Para mí ya es un clásico el libro de Castoriadis titulado “La construcción imaginaria de la sociedad”. Dos tomos. Cualquier sociedad nace primero en la cabeza de alguno o algunos: después se organiza, se encarna y empieza a caminar.
Estamos en campaña electoral, tiempo en que partidos y candidatos se ponen a pensar y anunciar sus planes y proyectos para el país. Todos refieren al Uruguay: cómo lo ven y cómo lo quisieran ver, cada uno según su background político partidario; y hablan del trabajo, de la economía, de educación, de seguridad y acciones del Estado criticadas o prometidas según el caso. Está bien: eso es una campaña electoral.

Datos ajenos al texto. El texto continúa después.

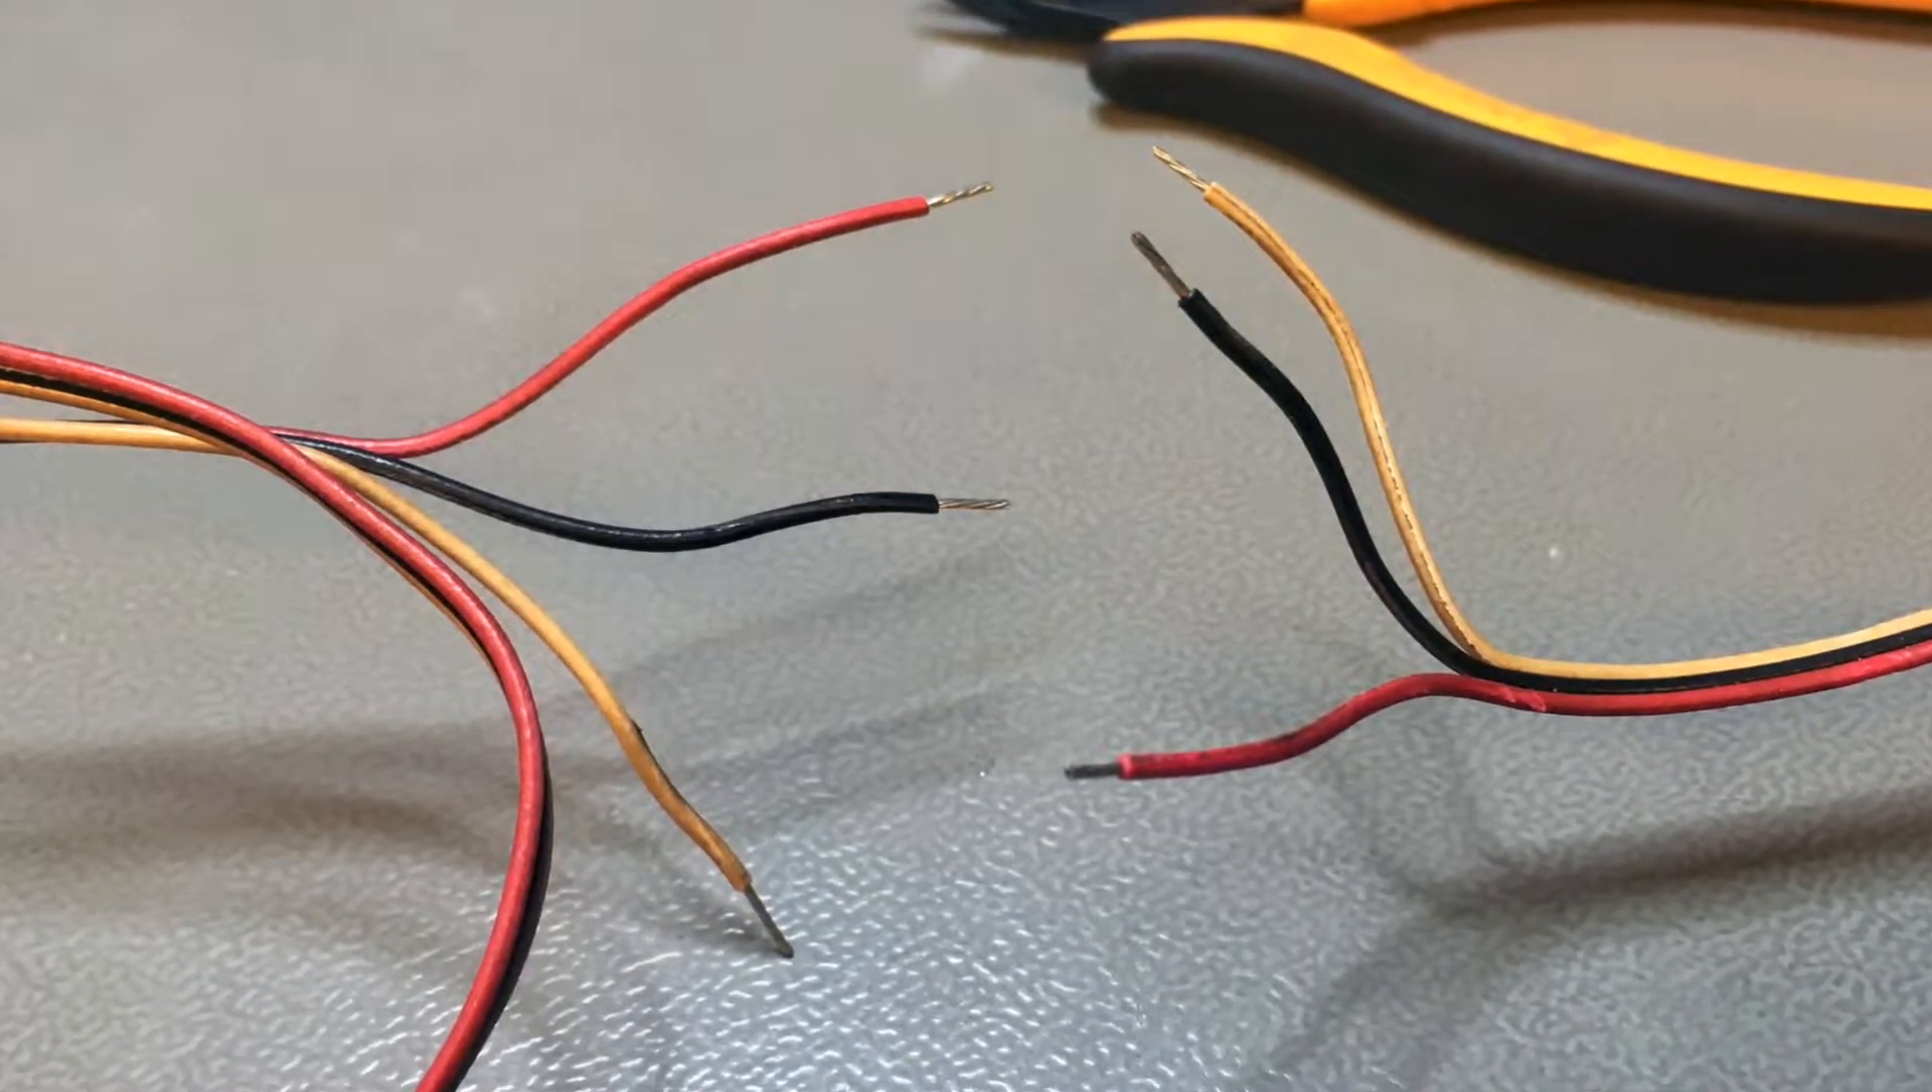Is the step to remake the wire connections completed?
No.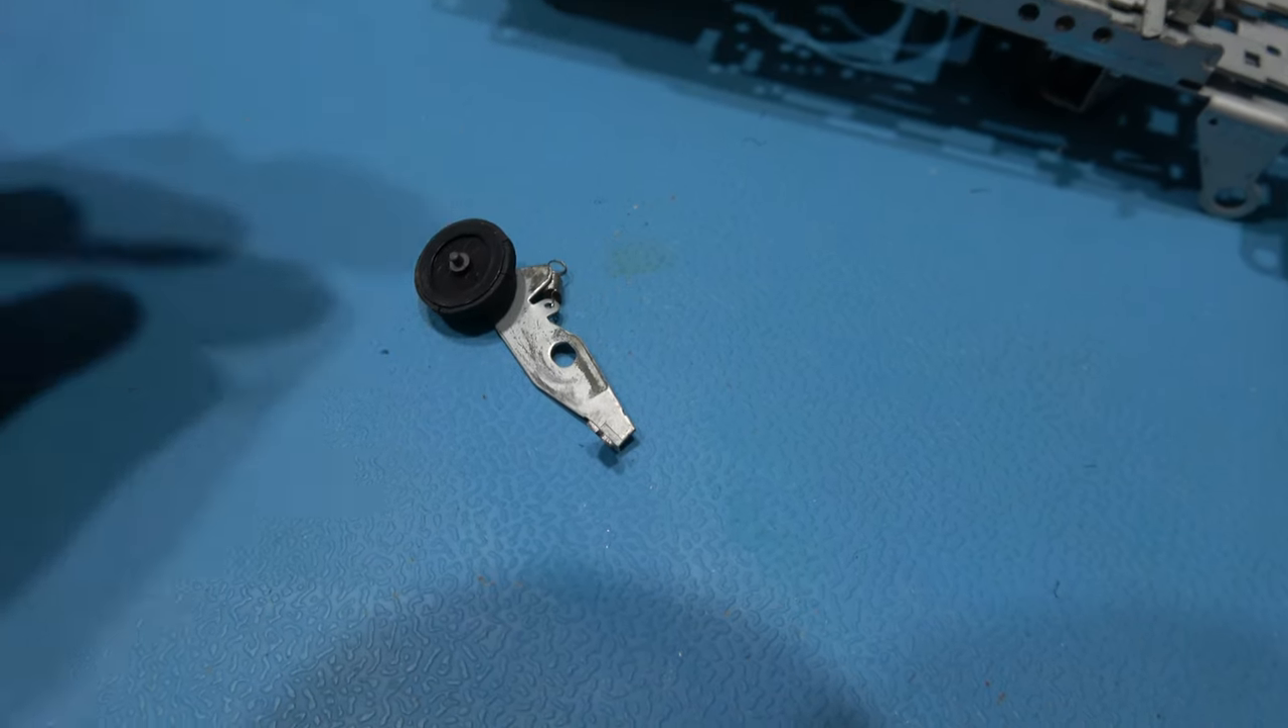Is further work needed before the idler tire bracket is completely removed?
No.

Pero me gustaría escuchar -por lo menos de vez en cuando- a algún candidato meter en su discurso su sueño de Uruguay. Talvi -¿se acuerdan?- hizo su campaña electoral repitiendo un concepto de Batlle y Ordóñez: hacer del Uruguay un pequeño país modelo. Ese fue el sueño de Batlle; encierra dos conceptos: pequeñez y orden.
Somos efectivamente un país pequeño; en territorio y en población. Eso es un dato de la realidad. Y también, en mi opinión, una feliz condición. La pequeñez es siempre relativa: es en comparación con… Uruguay no solo tiene pocos kilómetros cuadrados sino que está ubicado entre Argentina y Brasil, dos enormes países. Pero en este mundo actual, globalizado, multitudinario, amontonado, ruidoso y poluido, el Uruguay pequeño resulta un lugar agradable para vivir. Hay que agregar, naturalmente, lugar seguro y educado: de lo contrario las ventajas de la pequeñez no valdrían nada.
A las relativas ventajas de ser pequeño se agrega: pequeño y bien ubicado. Hoy en día todo se puede fabricar y producir en cualquier parte del mundo: las fábricas se trasladan de un continente a otro según convenga. No se puede mover la minería. Uruguay por suerte no tiene minas: generan concentración de riqueza (son una especie de monocultivo) y producen polución. Pero todo lo demás se lleva y se trae: lo único intransferible en ese tráfico, lo que no se compra con ningún dinero, son los nudos de tráfico, los llamados hubs, los puntos geográficos por donde necesariamente tiene que pasar el flujo de todo lo otro que se mueve de un lado al otro del mundo. Uruguay está justo en uno de esos puntos: está donde termina (o empieza) la gigantesca cuenca de los ríos Paraná, Paraguay y Uruguay, por los cuales fluye la producción (y la importación) del llano boliviano, el Mato Grosso brasilero y del Paraguay entero. Y, además, de Buenos Aires que, mal que le pese, no tiene otro puerto de ultramar que el puerto de Montevideo.
Uruguay país pequeño en lugar estratégico del mapa: hub de comercio, de logística, de comunicaciones, plaza financiera regional y lugar de descanso para los ajetreados de la región. Nada de esto generado en organismos estatales sino como resultado del empuje de uruguayos visionarios o de extranjeros con disposición de hacer cosas en un lugar particularmente apropiado y, además, agradable. Lo único que se necesita es: cabeza, libertad y tesón.
Los partidos y los dirigentes empeñados en la campaña electoral, además de aplicarse a los problemas cotidianos del país, tienen, acá en esta tierra, sobrados antecedentes como para hablarle directamente a la gente sobre sueños de país. En la escucha de ese tipo de discurso -y en la interlocución- se va construyendo y consolidando un imaginario colectivo, se va formando lo que somos, algo que es mucho más que un montón de gente afincada allá donde termina el Brasil.